• Data extract:
-----
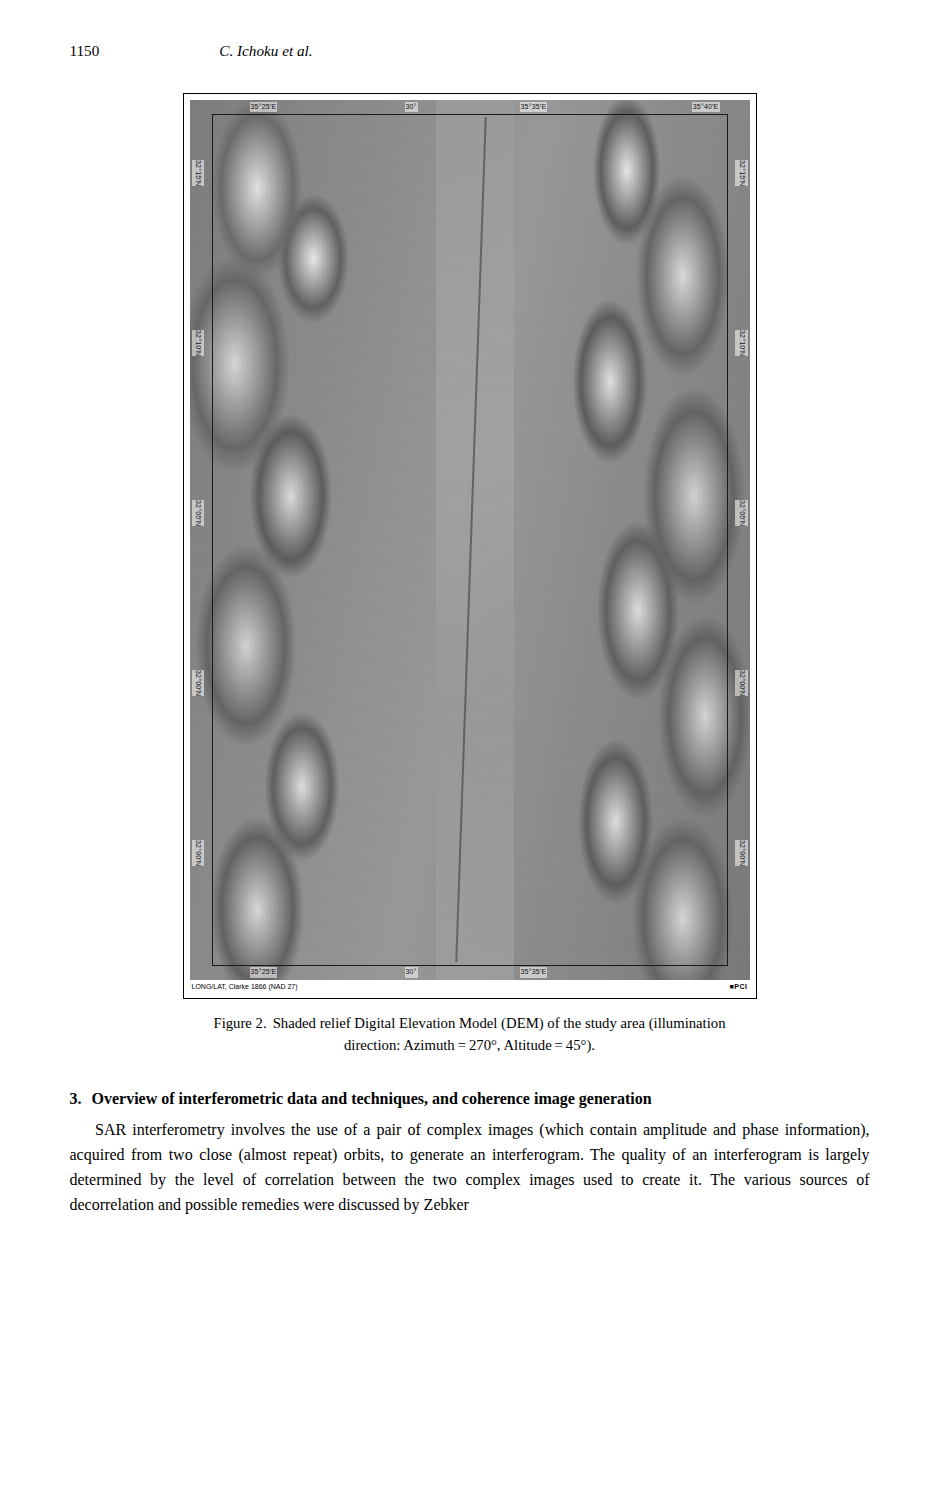1150 C. Ichoku et al.
35°25′E 30° 35°35′E 35°40′E 35°25′E 30° 35°35′E 32°15′N 32°10′N 32°05′N 32°00′N 32°00′N 32°15′N 32°10′N 32°05′N 32°00′N 32°00′N
LONG/LAT, Clarke 1866 (NAD 27) ■PCI
Figure 2. Shaded relief Digital Elevation Model (DEM) of the study area (illumination
direction: Azimuth = 270°, Altitude = 45°).
3. Overview of interferometric data and techniques, and coherence image generation
SAR interferometry involves the use of a pair of complex images (which contain amplitude and phase information), acquired from two close (almost repeat) orbits, to generate an interferogram. The quality of an interferogram is largely determined by the level of correlation between the two complex images used to create it. The various sources of decorrelation and possible remedies were discussed by Zebker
-----
• What the task asks: Restate the whole of the material word for word without the pictures.

• Your solution:
1150 C. Ichoku et al.
35°25′E 30° 35°35′E 35°40′E 35°25′E 30° 35°35′E 32°15′N 32°10′N 32°05′N 32°00′N 32°00′N 32°15′N 32°10′N 32°05′N 32°00′N 32°00′N
LONG/LAT, Clarke 1866 (NAD 27) ■PCI
Figure 2. Shaded relief Digital Elevation Model (DEM) of the study area (illumination
direction: Azimuth = 270°, Altitude = 45°).
3. Overview of interferometric data and techniques, and coherence image generation
SAR interferometry involves the use of a pair of complex images (which contain amplitude and phase information), acquired from two close (almost repeat) orbits, to generate an interferogram. The quality of an interferogram is largely determined by the level of correlation between the two complex images used to create it. The various sources of decorrelation and possible remedies were discussed by Zebker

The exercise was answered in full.